GIVEN RECORDS:
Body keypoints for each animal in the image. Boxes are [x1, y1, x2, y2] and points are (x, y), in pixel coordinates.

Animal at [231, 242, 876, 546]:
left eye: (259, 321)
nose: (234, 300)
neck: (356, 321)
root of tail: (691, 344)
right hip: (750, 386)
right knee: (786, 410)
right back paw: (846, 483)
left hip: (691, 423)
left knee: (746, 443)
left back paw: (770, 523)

* * *

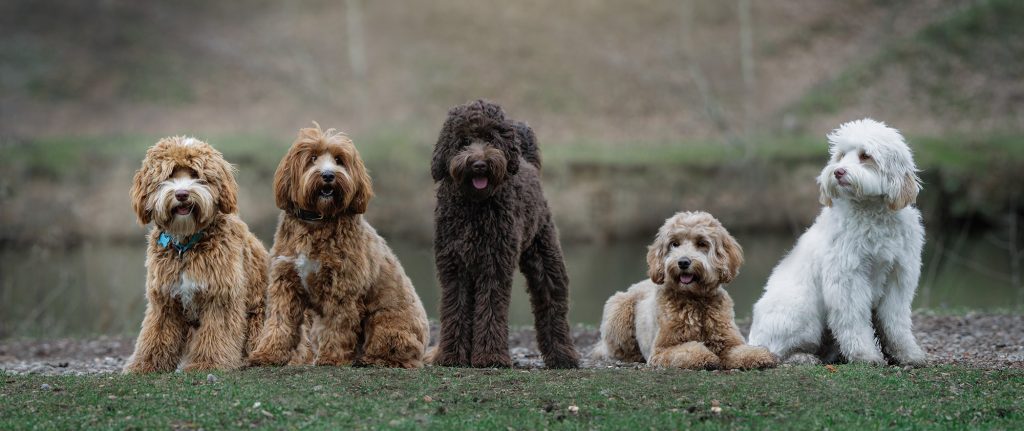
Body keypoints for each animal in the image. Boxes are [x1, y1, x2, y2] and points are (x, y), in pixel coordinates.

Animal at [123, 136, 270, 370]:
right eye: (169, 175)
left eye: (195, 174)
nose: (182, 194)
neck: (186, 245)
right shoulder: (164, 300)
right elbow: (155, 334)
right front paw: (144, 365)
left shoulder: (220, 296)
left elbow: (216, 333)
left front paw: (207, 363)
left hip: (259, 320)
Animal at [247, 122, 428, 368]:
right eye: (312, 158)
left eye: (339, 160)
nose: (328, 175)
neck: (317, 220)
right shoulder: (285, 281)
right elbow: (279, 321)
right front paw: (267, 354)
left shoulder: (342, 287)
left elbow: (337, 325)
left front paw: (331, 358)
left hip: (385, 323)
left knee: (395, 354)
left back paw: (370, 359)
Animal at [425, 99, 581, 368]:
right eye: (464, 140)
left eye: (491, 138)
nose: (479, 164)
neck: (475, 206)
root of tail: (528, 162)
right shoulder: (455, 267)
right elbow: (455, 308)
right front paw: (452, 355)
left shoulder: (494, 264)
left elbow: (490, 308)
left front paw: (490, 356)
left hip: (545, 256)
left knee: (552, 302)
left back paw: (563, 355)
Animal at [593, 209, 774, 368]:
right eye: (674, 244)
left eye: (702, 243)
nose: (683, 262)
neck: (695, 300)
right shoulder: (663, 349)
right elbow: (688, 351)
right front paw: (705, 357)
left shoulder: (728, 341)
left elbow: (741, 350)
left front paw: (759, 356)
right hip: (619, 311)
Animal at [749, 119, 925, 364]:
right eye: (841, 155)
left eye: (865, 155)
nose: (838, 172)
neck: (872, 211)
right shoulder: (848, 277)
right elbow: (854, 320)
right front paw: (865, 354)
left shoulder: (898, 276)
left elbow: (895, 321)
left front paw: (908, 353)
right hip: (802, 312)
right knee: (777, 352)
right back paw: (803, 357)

WHAT IS EXPECTED: From the records above, print exactly the lines that run from the line with "neck: (695, 300)" to the line with "right back paw: (803, 357)", inclusive.

TASK RESPONSE:
neck: (695, 300)
right shoulder: (663, 349)
right elbow: (688, 351)
right front paw: (705, 357)
left shoulder: (728, 341)
left elbow: (741, 350)
left front paw: (759, 356)
right hip: (619, 311)
Animal at [749, 119, 925, 364]:
right eye: (841, 155)
left eye: (865, 155)
nose: (838, 172)
neck: (872, 211)
right shoulder: (848, 277)
right elbow: (854, 320)
right front paw: (865, 354)
left shoulder: (898, 276)
left elbow: (895, 321)
left front paw: (908, 353)
right hip: (802, 312)
right knee: (777, 352)
right back paw: (803, 357)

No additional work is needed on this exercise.